Os curdos se dispersaram com a investida extremista contra sua capital, Irbil, em agosto, mas se reagruparam. À medida que os peshmergas avançaram, seus comandantes conseguiram apoio aéreo da coalizão liderada pelos Estados Unidos. Eles expulsaram o EI de Irbil e de Makhmur, da barragem de Mossul, de Rabia, na fronteira com a Síria, e, mais recentemente, da área que visitei na Província de Nínive, no Iraque.

O sucesso, no entanto, acarretou um dilema. Quem concluirá a batalha no norte, recapturando Mossul? Os curdos não querem assumir a tarefa. Eles reconquistaram a maior parte do território que haviam perdido e sabem que sua entrada na cidade árabe sunita de Mossul causará problemas políticos.

O Exército iraquiano e uma milícia tribal sunita vêm sendo treinados pelos Estados Unidos, mas ainda não estão prontos para uma grande batalha. O presidente Barack Obama descartou o envio de soldados para longos combate em campo.

Quem retomará Mossul? Provavelmente ninguém, por algum tempo, Barzani disse que "se você deseja que essa guerra continue por anos, espere e forme o Exército iraquiano até os soldados estarem fortes o suficiente para derrotar o EI. Por outro lado, o EI estará livre para continuar recrutando, organizando e matando. O EI não vai parar enquanto você reforça a capacidade de combate".

Barzani explicou porque o Estado Islâmico é um adversário temível: suas melhores armas são carros-bomba. Foram enviados 14 deles contra linhas curdas em um só dia no mês passado. Os resolutos combatentes, muitos vindo de Chechênia, Casaquistão e Usbequistão, se explodem em vez de se render.

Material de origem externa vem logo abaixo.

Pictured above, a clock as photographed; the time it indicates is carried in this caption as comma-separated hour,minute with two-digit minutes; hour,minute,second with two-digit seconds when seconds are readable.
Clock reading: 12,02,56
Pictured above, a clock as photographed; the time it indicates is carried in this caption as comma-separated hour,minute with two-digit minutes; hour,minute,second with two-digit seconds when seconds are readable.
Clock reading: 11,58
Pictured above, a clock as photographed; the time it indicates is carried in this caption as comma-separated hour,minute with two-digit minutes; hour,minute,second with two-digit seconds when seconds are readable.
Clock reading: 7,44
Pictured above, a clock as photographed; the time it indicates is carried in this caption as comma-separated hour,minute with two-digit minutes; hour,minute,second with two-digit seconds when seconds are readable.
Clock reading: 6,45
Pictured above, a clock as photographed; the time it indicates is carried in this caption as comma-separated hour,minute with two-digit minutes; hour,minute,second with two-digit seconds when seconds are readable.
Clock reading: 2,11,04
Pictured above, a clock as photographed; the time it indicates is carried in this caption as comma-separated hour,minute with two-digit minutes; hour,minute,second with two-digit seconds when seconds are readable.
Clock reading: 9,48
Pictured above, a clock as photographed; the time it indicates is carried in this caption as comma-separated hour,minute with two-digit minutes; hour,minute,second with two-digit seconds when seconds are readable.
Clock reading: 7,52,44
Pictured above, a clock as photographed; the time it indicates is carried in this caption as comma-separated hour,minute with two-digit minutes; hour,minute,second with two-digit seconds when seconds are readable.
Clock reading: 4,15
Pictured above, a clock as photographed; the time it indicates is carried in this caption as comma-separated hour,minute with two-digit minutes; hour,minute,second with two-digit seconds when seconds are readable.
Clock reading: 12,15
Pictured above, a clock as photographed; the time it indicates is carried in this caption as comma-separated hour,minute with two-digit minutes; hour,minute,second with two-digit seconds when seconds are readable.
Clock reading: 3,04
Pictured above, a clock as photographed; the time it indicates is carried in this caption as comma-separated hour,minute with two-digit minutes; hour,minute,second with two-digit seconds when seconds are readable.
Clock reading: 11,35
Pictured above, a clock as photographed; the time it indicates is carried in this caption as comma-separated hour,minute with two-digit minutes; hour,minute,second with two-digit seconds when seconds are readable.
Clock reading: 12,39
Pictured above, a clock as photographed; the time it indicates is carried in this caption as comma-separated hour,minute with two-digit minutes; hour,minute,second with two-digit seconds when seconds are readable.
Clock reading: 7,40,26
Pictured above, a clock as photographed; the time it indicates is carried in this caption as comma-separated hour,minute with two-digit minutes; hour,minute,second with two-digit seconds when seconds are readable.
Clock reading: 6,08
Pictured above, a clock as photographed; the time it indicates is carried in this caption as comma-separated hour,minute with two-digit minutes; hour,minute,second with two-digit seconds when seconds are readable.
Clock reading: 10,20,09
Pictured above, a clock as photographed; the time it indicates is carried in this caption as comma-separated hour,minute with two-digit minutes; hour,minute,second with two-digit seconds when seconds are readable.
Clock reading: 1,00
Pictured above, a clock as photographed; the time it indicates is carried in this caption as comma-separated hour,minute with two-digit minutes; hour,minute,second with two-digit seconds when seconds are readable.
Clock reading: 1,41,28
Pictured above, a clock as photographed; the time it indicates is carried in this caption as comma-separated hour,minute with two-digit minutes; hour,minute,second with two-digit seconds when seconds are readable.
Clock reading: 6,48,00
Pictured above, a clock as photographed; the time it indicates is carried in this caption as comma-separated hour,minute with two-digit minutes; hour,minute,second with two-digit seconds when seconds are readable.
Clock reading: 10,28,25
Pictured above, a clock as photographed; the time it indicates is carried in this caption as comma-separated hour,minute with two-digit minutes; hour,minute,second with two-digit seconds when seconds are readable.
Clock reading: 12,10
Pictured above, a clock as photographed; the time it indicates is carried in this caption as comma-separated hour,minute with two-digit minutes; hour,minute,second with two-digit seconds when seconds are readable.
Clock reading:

Apesar da força, os jihadistas também têm problemas internos. Os combatentes estrangeiros, chamados de "muhajiroun", palavra árabe para designar emigrantes, ficam com o dinheiro e as mulheres capturadas. Os combatentes locais, conhecidos como "ansar" estão ressentidos. Os jihadistas andam tão inquietos com traidores que qualquer pessoa que sai de Mossul tem de indicar um refém que será morto se ela não retornar. Combatentes em pânico que fogem de uma batalha são avisados de que serão mortos a tiros se chegarem à base do EI em Tal Afar.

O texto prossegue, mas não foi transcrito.